When we think of “high status” in the archaeological record, we usually think about intricate metalwork or elaborate jewellery…but what about animals? If that sounds strange, remember this: we still have animals and animal-based foods that are culturally considered “high status” today! Think of things like caviar, lobster, peacocks, etc…cover them all with some gold leaf and you’ve got yourself a millionaire’s prized possessions.
As I’ve talked about before on this blog, one of the greatest strengths of zooarchaeological research is that there are so many elements of the past that can be derived from animal remains. So to demonstrate this point, here’s a quick look at two of the high status animals from Iron Age Britain…
The humble pig as a high status animal may not come as a surprise…after all, how many feasting scenes in films have you seen where one of the main courses is a giant roasted pig complete with an apple in the mouth? Raising pigs for consumption in the Iron Age took up a considerable amount of resources and land, so it follows that higher status individuals would be the few to keep and consume pigs (Serjeantson 2007). Many archaeological sites with evidence of feasting have been observed to produce many pig bones as well – it seems like that cliche has a long history! Given how difficult it was to maintain pigs, it could be interpreted that feasts with large amounts of pigs consumed were important, possibly reflecting an important event or ritual that deserves a large portion of one’s wealth being used (Madgwick and Mulville 2015).

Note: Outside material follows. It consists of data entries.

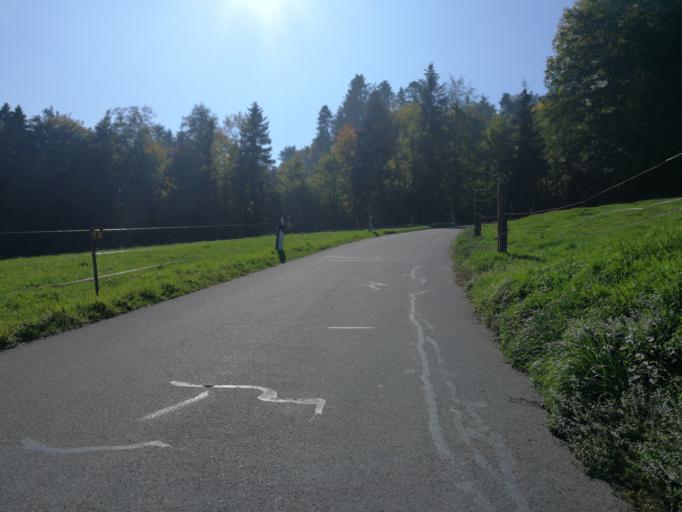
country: CH
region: Zurich
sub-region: Bezirk Uster
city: Hinteregg
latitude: 47.3222
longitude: 8.6779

Pigs also have a symbolic value as well by having a wild counterpart in the form of boars. Beliefs in Iron Age Britain seem to have placed emphasis on concepts of “liminality” (or the “between” places that are neither here nor there) as well as ideas of the domestic sphere and the wilderness. With that in mind, its possible that this duality of pig/boar, domestic/wild could have made pigs (and boars) high status in symbolic/ritual value as well. Boar were often hunted during this period, and were especially appreciated for its fierceness, leading to many boar motifs found in Iron Age weaponry and armoury (Green 1992, Parker Pearson 1999).
Probably one of the more equally valued animals at the time was the horse. Unlike pigs, however, horses were more useful to humans alive than dead; horses allowed people to move quickly across long stretches of land and transport large numbers of goods – what isn’t there to like about ’em? Horses were also important to both hunting and warfare, especially with the invention and use of chariots (Green 1992, Chadwick 2007).

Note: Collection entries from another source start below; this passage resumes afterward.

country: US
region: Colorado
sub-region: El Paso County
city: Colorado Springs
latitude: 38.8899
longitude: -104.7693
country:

Although highly valued in life, it is how horses are treated in death that provide evidence to their status in the Iron Age. There are many examples of horse burials that display a sort of reverence that isn’t afforded to other animals: for example, there are instances of horse remains that have been deposited with human remains. Chariot and cart burials – which were common in the Arras Culture of Iron Age Yorkshire – can also be interpreted as emphasising the importance of horses through the activities they were associated with (warfare and transportation), although most of these did not contain horse remains. However, in 2017 a chariot burial with a horse skeleton was recovered in Pocklington, Yorkshire (Keys 2017).
So there you have it – a quick look at how zooarchaeologists can interpret aspects about social status and hierarchy in the past from animal bones – obviously, there are other animals that are considered relatively high status, and that all pigs and horses weren’t treated this way everywhere in the Iron Age – there’s lots of nuance that needs to be used in interpretation. But we have lots of evidence to suggest that pigs and horses were indeed considered high status animals – and hey, I have to agree…I mean, have you ever had pork cracklings? Mmm…

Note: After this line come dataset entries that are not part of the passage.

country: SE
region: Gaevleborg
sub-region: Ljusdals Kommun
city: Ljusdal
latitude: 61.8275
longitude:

Chadwick, A. M. (2007) Trackways , hooves, and memory-days – human and animal movements and memories around the Iron Age and Romano-British Rural Landscapes of the English North Midlands. Prehistoric Journeys. Oxbow Books.
Green, M. (1992) Animals in Celtic Life and Myth. Routledge.
Keys, D. (2017) Iron Age Chariot and Horse Found Buried Together in Yorkshire. The Independent. https://www.independent.co.uk/news/science/archaeology/iron-age-chariot-horse-yorkshire-archaeology-significant-find-half-a-century-buried-together-a7659091.html
Madgwick, R. and Mulville, J. (2015) Feasting on Fore-Limbs: Conspicuous Consumption and Identity in Later Prehistoric Britain. Antiquity.
Parker Pearson, M. (1999) Food, Sex and Death: Cosmologies in the British Iron Age with Particular Reference to East Yorkshire. Cambridge Archaeological Journal.
Serjeantson, D. (2007) Intensification of Animal Husbandry in the Late Iron Age? The Contribution of Sheep and Pigs. The Earlier Iron Age in Britain and the Near Continent. Oxbow Books.